Tom McGeveran: I am the person he was complaining about to Elizabeth, who had to quash what he called the hobo fight of street musicians. When I first met Jared, I had an extremely positive impression. We’d been looking for a buyer of the Observer…There had been a few back-and-forths with different luminaries of different kinds. Then Jared Kushner appeared. It was sensitive because I had been writing a lot of stories about Charlie Kushner, his father, who’d been trying to get the chairmanship of the Port Authority. The first time I met him and shook his hand, he said something that struck me as sophisticated and surprised me, given what I’d heard about him at the time. He said, “Hey, listen. You might be the guy who cost my dad the Port Authority chairmanship,” sort of laughing, “but Howard Rubenstein always told us that you were fair, and I guess that’s the job.” I thought, Wow. Not all publishers are that sophisticated.

Michael Calderone: I was a reporter at the Observer. We were worried about the future of the paper. There was a particularly depressing editorial meeting where people who were interested in funding the paper had fallen through. It was really uncertain who was going to buy it. So my initial impressions were positive. Here was this rich kid, who was about the age of many people on staff, although in a very different place in terms of his wealth. He did say a lot of the right things early on…He seemed a fairly benign presence, at least in the beginning…. Obviously things started changing when Jared took more of an interest in how the paper looked, switching from a broadsheet to a tabloid, but at least, early on, it seemed not so problematic to have Jared as the owner. We were a very underpaid staff, and people were happy that Jared would buy us pizza every Tuesday night.

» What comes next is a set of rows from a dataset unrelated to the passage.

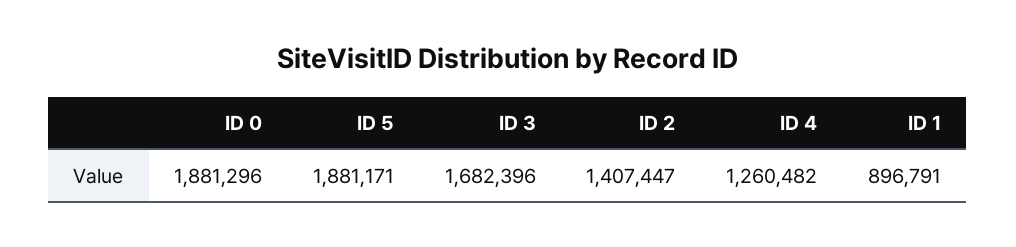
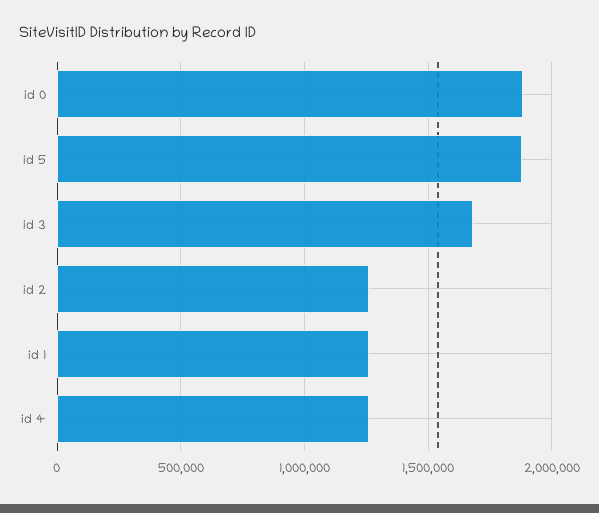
  {
    "ID 0": 1881296,
    "ID 5": 1881171,
    "ID 3": 1682396,
-   "ID 2": 1407447,
+   "ID 2": 1250000,
    "ID 4": 1260482,
-   "ID 1": 896791
+   "ID 1": 1250000
  }

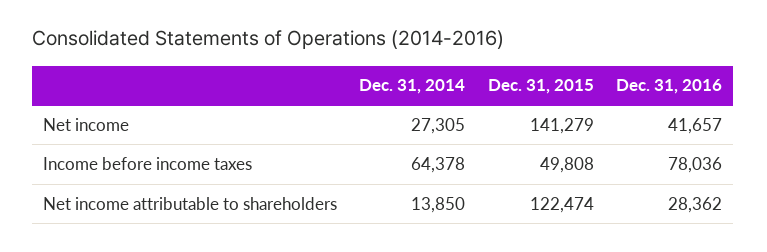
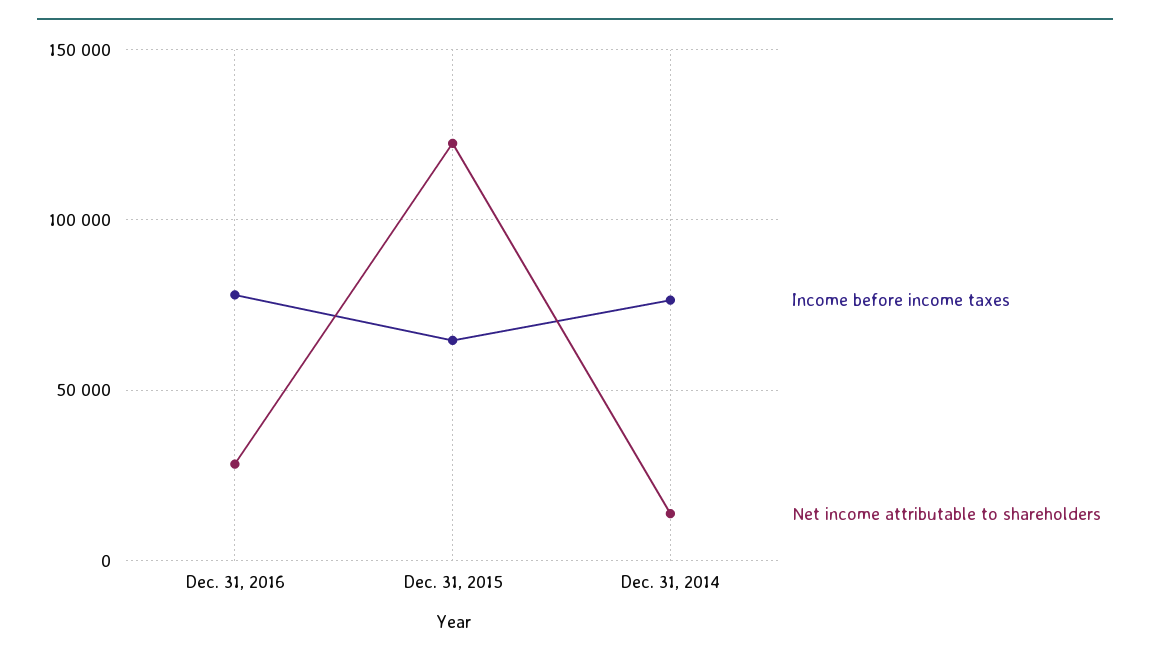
  {
-   "Net income": {
-     "Dec. 31, 2014": 27305,
-     "Dec. 31, 2015": 141279,
-     "Dec. 31, 2016": 41657
-   },
    "Income before income taxes": {
-     "Dec. 31, 2014": 64378,
+     "Dec. 31, 2014": 75000,
-     "Dec. 31, 2015": 49808,
+     "Dec. 31, 2015": 65000,
      "Dec. 31, 2016": 78036
    },
    "Net income attributable to shareholders": {
      "Dec. 31, 2014": 13850,
      "Dec. 31, 2015": 122474,
      "Dec. 31, 2016": 28362
    }
  }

How did the newspaper change?

McGeveran: It wasn’t an antagonistic relationship, but it was like tennis between Peter Kaplan and Jared. We’d sit down and we’d say, “Oh, no, there’s an email from Jared” … We basically had to choose what we would do and not do. One thing I remember was a thing called “Celebrity Smackdown.” That was going to be a bracketology thing with New York socialites, where people voted. At the time there were society websites, and I think he was a little jealous of their currency among friends. I suggested that there was a website that was separate from the paper. I remember the night I spent 36 hours writing the bios of the people. It was a little bit soul-crushing, but doing that meant we could say no to other things, and we were trying to preserve our relationship with him. Also, the publisher has a right to say what kind of paper he wants. A sophisticated publisher doesn’t get in the way of the truth and the brand that he bought, and he needs advice from his editors and people on the ground. The negotiations got more frequent and recriminatory. The thing that always came through is that writers and reporters can’t do anything worthwhile in society but want the benefit of traveling in those circles. In a weird way, as much as it was about coverage, it was a little bit personal. You could see the seedlings of how his hatred of the media manifested itself. It turns out, in the hatred of the media he developed, in retrospect, it seems like we were naive not to understand his purchase of the paper was a way of getting his own against the people he thought had hurt his family.